**PROBLEM STATEMENT:** Give back the data below word for word. Any image in it should be left out.

**SOURCE DATA:**
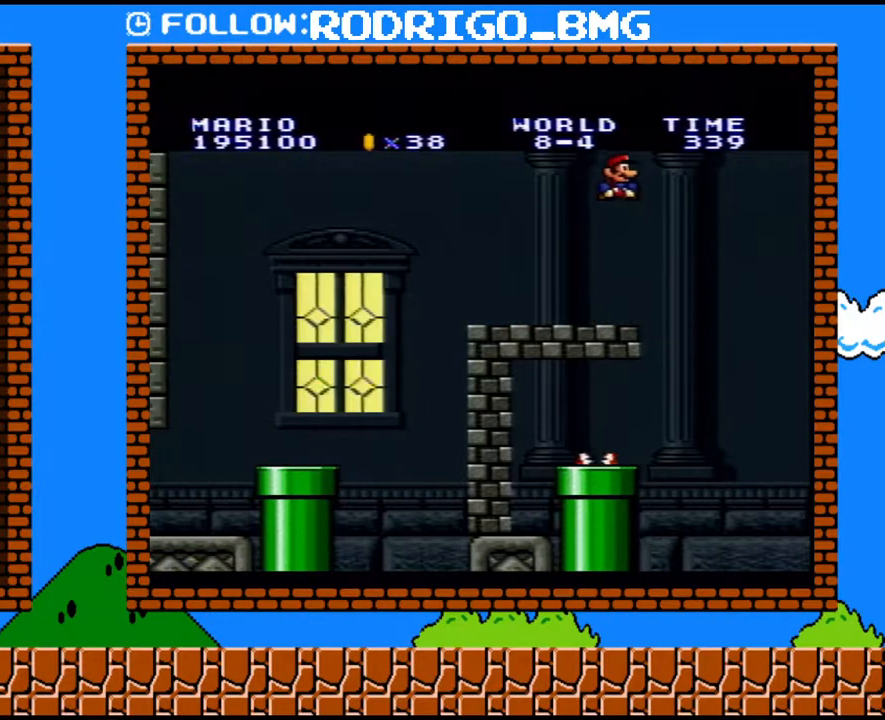
{"buttons": ["Y", "DPAD_LEFT"], "events": [[217, "B", "up"], [217, "DPAD_RIGHT", "up"], [317, "DPAD_LEFT", "down"]]}
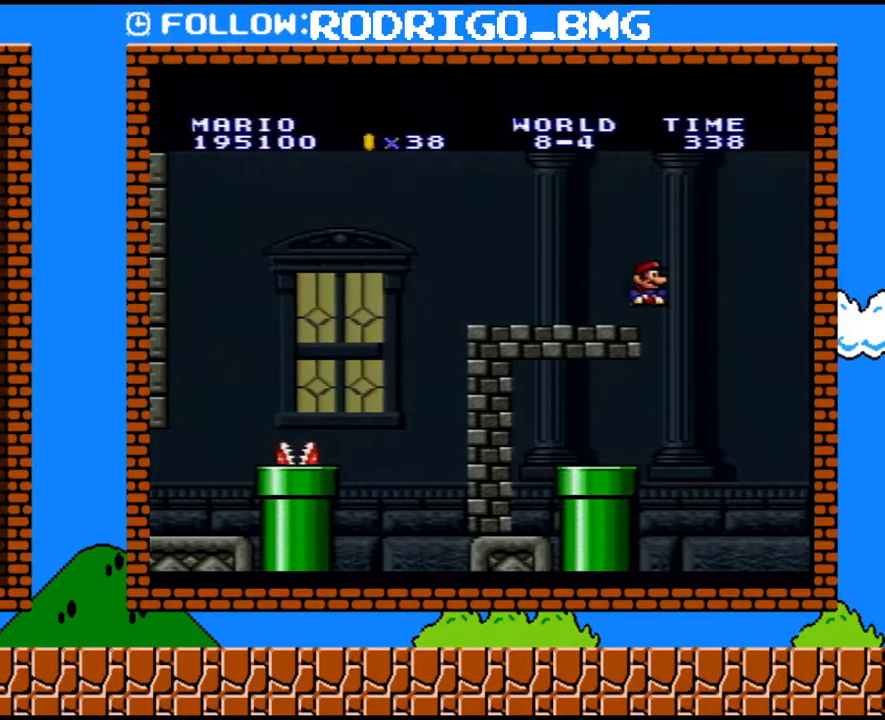
{"buttons": ["DPAD_LEFT"], "events": [[317, "DPAD_LEFT", "up"], [417, "Y", "up"], [467, "DPAD_LEFT", "down"]]}
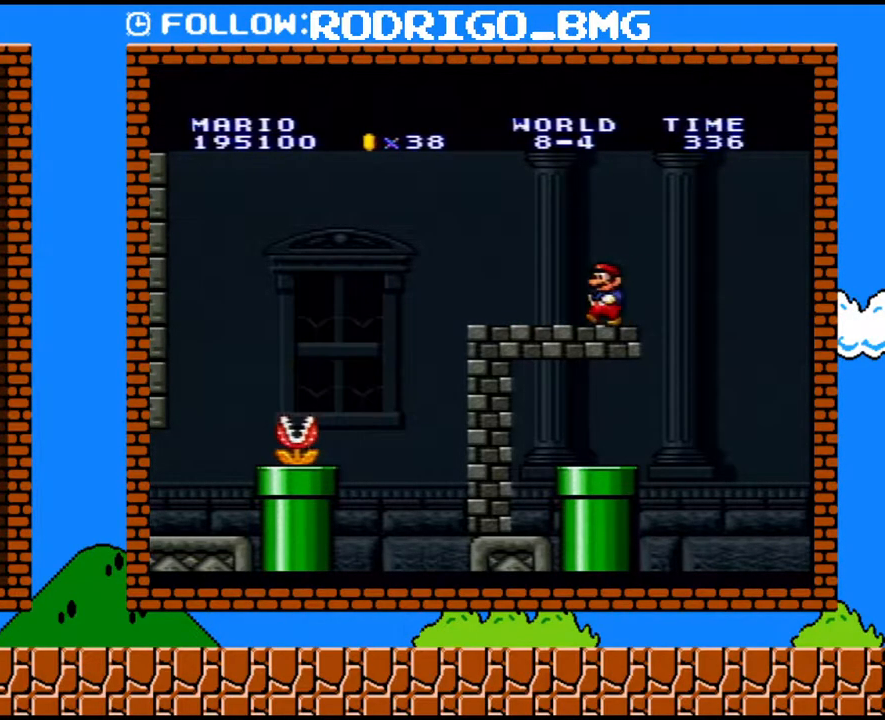
{"buttons": ["DPAD_RIGHT"], "events": [[250, "DPAD_LEFT", "up"], [317, "DPAD_RIGHT", "down"]]}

**TASK ANSWER:**
{"buttons": ["Y", "DPAD_LEFT"], "events": [[217, "B", "up"], [217, "DPAD_RIGHT", "up"], [317, "DPAD_LEFT", "down"]]}
{"buttons": ["DPAD_LEFT"], "events": [[317, "DPAD_LEFT", "up"], [417, "Y", "up"], [467, "DPAD_LEFT", "down"]]}
{"buttons": ["DPAD_RIGHT"], "events": [[250, "DPAD_LEFT", "up"], [317, "DPAD_RIGHT", "down"]]}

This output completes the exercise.